Em primeira análise, cabe pontuar que a sociedade contemporânea sofre com o bullying e com suas consequências. Essas, por sua vez, vão desde a revolta por parte das vítimas, até o desencadeamento de problemas sociais, como o suicídio, que já é considerado problema de saúde pública mundial. Comprova-se isso por meio de dados do Ministério da Saúde, que apontam a manifestação do bullying na maioria dos 25 casos diários de autocídio, no Brasil. Dessa forma, vê-se que o bullying é um dos principais responsáveis pelo crescente número de pessoas que tiram sua própria vida, hodiernamente.
Não obstante, convém frisar que diversos são os fatores que implicam no controle dessa situação. Embora esteja em vigor uma lei que proteja as vítimas de bullying - Lei n°13185, de 2015 - a violência aos jovens, com intúito de intimidar sistematicamente, ainda é crescente, devido à má fiscalização dos ambientes, principalmente o escolar, onde ocorrem grande parte dos casos de bullying. Uma prova disso está no aumento da presença do bullying nas escolas, de 5% para 7% em 2015, segundo pesquisas realizadas pelo Ministério da Saúde e pelo IBGE. Diante disso, percebe-se que a necessidade de intervenção urge, devido à má conduta em determinados ambientes.

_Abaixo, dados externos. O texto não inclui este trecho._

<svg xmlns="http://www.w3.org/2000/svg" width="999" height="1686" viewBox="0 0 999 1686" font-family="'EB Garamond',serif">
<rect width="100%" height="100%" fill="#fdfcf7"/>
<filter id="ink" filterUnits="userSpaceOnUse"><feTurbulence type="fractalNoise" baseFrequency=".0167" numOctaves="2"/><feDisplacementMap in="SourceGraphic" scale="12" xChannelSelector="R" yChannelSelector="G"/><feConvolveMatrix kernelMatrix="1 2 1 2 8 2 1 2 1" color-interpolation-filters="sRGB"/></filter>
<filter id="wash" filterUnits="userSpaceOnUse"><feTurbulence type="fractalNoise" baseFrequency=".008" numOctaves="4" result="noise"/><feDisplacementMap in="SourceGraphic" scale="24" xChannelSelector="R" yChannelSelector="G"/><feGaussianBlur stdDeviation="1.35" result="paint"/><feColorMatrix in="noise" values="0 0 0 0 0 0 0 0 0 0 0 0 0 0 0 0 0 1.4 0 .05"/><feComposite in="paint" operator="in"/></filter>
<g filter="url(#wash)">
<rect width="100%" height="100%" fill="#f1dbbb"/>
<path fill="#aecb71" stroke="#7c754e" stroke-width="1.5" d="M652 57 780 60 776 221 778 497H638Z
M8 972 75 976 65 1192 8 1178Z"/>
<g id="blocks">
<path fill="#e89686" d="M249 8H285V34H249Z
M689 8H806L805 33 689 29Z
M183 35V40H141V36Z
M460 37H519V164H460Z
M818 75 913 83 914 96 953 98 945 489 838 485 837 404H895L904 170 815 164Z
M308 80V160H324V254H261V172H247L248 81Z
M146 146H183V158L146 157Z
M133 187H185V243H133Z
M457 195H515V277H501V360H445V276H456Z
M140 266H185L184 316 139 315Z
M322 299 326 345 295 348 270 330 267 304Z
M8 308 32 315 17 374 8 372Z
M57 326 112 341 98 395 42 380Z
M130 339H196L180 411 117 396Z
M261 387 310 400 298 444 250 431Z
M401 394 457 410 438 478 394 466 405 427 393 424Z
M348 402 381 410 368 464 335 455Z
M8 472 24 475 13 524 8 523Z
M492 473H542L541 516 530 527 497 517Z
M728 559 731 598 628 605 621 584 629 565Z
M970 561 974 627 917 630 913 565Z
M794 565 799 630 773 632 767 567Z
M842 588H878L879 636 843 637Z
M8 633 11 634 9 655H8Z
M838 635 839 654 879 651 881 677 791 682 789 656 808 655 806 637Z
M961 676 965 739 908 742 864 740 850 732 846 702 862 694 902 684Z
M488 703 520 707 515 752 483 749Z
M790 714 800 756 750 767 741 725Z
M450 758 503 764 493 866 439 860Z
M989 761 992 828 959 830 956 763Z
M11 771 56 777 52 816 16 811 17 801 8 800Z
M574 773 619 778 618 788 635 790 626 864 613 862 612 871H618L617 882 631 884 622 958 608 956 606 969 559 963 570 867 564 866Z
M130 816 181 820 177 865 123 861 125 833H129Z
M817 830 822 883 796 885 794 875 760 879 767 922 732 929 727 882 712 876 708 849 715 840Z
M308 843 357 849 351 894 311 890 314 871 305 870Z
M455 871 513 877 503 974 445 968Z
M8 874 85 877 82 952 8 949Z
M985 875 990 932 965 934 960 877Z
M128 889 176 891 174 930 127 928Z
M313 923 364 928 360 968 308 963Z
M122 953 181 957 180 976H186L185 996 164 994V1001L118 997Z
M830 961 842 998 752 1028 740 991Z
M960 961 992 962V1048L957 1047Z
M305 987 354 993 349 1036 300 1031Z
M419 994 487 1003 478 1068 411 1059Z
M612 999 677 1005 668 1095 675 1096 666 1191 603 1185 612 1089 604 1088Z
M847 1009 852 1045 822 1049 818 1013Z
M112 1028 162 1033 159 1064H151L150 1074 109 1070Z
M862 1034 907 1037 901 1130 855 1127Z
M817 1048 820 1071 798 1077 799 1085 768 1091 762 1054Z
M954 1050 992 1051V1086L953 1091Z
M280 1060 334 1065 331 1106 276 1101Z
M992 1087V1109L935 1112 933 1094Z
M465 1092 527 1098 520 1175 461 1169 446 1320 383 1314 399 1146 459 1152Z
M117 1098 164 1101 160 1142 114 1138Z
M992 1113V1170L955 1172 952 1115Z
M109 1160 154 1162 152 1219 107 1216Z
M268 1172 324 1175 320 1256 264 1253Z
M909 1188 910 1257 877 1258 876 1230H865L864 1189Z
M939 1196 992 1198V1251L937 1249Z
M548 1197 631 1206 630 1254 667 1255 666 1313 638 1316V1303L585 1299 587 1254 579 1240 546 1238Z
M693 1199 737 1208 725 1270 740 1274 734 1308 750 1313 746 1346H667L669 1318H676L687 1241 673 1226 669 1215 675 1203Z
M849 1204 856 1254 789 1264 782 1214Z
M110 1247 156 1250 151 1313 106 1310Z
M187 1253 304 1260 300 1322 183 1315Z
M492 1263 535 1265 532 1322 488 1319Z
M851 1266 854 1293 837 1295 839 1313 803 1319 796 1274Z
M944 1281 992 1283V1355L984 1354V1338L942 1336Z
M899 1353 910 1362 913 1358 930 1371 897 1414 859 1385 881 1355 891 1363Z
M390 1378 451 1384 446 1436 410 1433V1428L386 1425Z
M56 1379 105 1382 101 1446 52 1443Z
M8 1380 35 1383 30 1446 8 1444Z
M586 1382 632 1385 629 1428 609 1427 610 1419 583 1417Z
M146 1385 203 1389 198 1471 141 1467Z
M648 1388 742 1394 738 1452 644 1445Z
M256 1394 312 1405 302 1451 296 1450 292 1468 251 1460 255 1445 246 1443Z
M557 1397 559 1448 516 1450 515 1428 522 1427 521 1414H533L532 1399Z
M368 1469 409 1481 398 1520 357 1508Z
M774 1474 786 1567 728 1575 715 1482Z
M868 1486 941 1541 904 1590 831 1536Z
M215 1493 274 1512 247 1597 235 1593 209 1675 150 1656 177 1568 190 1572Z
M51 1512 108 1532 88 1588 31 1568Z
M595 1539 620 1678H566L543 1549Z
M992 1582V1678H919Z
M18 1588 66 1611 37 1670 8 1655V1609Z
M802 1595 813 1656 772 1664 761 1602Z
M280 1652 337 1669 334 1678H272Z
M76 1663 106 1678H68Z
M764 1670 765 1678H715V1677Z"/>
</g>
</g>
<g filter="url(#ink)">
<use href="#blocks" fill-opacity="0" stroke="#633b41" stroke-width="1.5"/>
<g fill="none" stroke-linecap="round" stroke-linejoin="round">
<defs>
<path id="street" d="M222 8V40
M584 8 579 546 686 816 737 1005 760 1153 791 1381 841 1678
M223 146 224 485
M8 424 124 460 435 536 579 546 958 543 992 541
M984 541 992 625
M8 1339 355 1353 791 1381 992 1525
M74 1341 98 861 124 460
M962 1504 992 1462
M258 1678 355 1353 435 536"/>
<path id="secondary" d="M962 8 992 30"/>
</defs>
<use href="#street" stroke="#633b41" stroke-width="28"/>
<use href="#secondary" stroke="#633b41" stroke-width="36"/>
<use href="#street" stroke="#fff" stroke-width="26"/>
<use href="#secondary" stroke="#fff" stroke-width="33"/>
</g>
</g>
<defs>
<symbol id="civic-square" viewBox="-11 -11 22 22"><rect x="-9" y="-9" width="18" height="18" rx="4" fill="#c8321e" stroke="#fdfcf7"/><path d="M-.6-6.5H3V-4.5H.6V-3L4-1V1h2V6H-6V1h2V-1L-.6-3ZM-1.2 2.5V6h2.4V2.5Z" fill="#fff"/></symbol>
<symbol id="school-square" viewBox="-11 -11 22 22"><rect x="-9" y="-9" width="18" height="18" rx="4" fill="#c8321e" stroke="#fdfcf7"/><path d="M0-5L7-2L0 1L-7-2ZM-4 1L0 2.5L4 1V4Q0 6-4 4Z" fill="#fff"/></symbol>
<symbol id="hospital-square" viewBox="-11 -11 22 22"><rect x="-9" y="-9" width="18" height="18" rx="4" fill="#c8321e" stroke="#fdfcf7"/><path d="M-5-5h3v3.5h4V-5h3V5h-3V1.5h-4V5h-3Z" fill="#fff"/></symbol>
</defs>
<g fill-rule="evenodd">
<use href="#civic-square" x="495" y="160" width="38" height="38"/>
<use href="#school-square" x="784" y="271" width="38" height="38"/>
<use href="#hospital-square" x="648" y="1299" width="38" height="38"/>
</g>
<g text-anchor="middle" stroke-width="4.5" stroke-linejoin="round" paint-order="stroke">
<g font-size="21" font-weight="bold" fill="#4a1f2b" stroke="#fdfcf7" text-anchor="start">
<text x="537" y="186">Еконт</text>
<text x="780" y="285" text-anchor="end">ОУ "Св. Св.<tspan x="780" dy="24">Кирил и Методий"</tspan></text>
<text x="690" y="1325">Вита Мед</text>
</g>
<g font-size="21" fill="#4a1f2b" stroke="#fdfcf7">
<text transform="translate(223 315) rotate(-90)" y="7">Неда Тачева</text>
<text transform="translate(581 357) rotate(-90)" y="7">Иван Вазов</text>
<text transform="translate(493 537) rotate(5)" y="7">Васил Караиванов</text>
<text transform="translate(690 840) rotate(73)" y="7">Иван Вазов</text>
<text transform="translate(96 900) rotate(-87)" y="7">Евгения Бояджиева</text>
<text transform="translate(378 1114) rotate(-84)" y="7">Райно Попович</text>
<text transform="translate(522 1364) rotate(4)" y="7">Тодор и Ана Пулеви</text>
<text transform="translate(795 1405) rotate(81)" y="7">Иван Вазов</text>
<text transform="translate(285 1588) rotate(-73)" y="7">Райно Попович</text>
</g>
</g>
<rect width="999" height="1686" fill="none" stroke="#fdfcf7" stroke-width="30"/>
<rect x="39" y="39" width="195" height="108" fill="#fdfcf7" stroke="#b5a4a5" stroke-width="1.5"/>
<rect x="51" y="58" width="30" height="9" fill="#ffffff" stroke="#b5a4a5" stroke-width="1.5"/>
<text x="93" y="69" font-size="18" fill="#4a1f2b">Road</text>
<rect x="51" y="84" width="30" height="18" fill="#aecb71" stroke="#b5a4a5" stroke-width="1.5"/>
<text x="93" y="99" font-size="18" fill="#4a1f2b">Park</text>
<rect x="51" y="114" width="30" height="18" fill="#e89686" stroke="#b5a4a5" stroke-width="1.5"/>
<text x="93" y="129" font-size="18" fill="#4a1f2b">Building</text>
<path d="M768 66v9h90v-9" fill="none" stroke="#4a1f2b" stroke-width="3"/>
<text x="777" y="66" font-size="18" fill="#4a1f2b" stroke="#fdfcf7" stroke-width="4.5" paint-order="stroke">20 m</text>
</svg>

Portanto, medidas são necessárias para atenuar a problemática dos efeitos do bullying na sociedade brasileira. É imprescindível que o Ministério da Saúde promova a disponibilidade de médicos especializados nos estudos das relações interpessoais e da mente humana, como psicólogos e psiquiatras, para ajudar na readaptação de vítimas de bullying à vida em sociedade, tentando amenizar as sequelas dessa situação, através de consultas semanais. Além disso, é imperioso que o Ministério da Educação, em parceria com a Polícia Civil, instaure a fiscalização do ambiente escolar, através de vigias rotineiras, principalmente nos intervalos de aula, a fim de reduzir os casos de bullying nesse meio. Dessa forma, a pátria educadora contribuirá para que a população não viva no medo da violência e da opressão, como no universo de Katherine.